▸ Extrait fourni
● ● ● ● ●

La théorie de la guerre enfin reconnaît l’influence de la préparation du temps de paix sur ce même moral et s’occupe d’élaborer les meilleurs procédés d’éducation et d’instruction des troupes pour développer et tremper leur moral, en évitant soigneusement d’autre part tout ce qui pourrait tendre à l’ébranler.

Tolstoï soutient que la théorie de la guerre mesure la force d’après l’effectif des troupes et cite à l’appui cette phrase de Napoléon : « Les gros bataillons ont toujours raison ». Tandis que la théorie de la guerre se borne à dire que, toutes choses étant égales d’ailleurs, la probabilité du succès est en faveur du nombre. Tout le mal vient de ce que cette théorie ne possède pas comme les mathématiques un arsenal de notations et que ses formules s’expriment par des mots dont le sens est trop restreint et qui n’ont pas l’élasticité du langage algébrique où, sous la lettre a par exemple, on peut sous-entendre toutes les grandeurs possibles, positives ou négatives depuis zéro jusqu’à l’infini.

● ● ● ● ●

Entrées de données enregistrées:
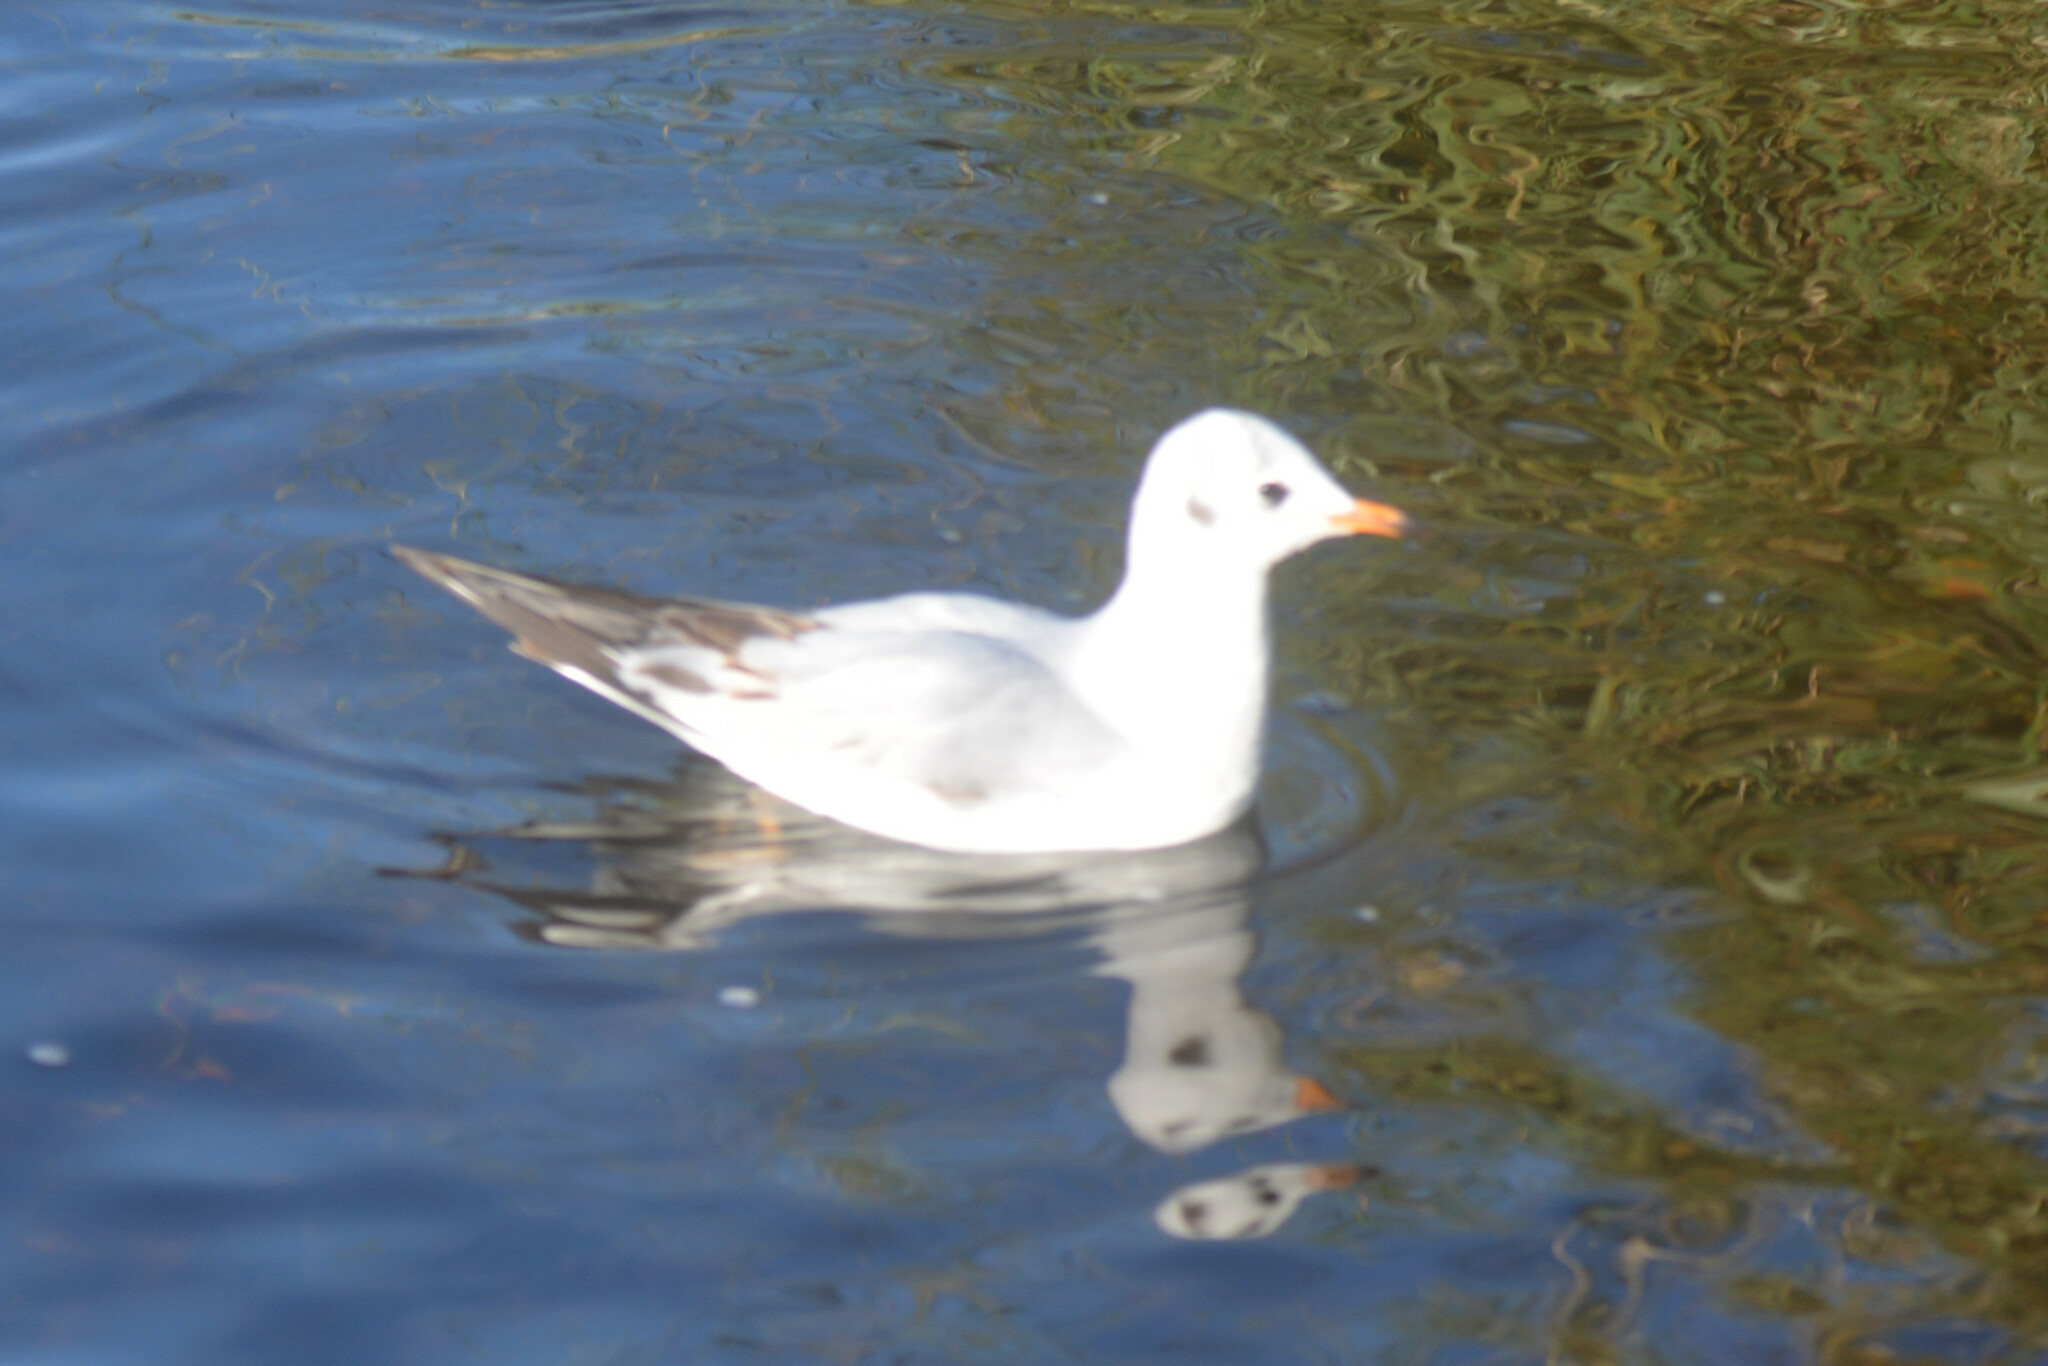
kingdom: Animalia
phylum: Chordata
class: Aves
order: Charadriiformes
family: Laridae
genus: Chroicocephalus
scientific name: Chroicocephalus ridibundus
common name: Black-headed gull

● ● ● ● ●

▸ Vos tâches
1. Pourriez-vous citer l'extrait sur la théorie de la guerre en partant des mots "Tolstoï soutient que" et en vous arrêtant après "zéro jusqu’à l’infini." ?
2. Dans l'extrait sur la théorie de la guerre, quels sont tous les verbes conjugués dont le sujet est exactement « la théorie de la guerre » ?
3. Poursuivez l'extrait sur la théorie de la guerre à partir de sa dernière phrase.

▸ En réponse
1.
Tolstoï soutient que la théorie de la guerre mesure la force d’après l’effectif des troupes et cite à l’appui cette phrase de Napoléon : « Les gros bataillons ont toujours raison ». Tandis que la théorie de la guerre se borne à dire que, toutes choses étant égales d’ailleurs, la probabilité du succès est en faveur du nombre. Tout le mal vient de ce que cette théorie ne possède pas comme les mathématiques un arsenal de notations et que ses formules s’expriment par des mots dont le sens est trop restreint et qui n’ont pas l’élasticité du langage algébrique où, sous la lettre a par exemple, on peut sous-entendre toutes les grandeurs possibles, positives ou négatives depuis zéro jusqu’à l’infini.

2. reconnaît, s'occupe, mesure, se borne

3.
Il en résulte d’abord que chacun s’arroge le droit de juger les questions militaires. La lecture des livres militaires paraît claire et facile en comparaison de celle des traités de mathématiques ; tout y est à la portée du simple bon sens, que chacun se croit sûr de posséder. Ensuite les formules s’y expriment par des phrases si longues que le dilettante en général ne les lit pas avec attention jusqu’au bout et s’empresse de tirer ses conclusions.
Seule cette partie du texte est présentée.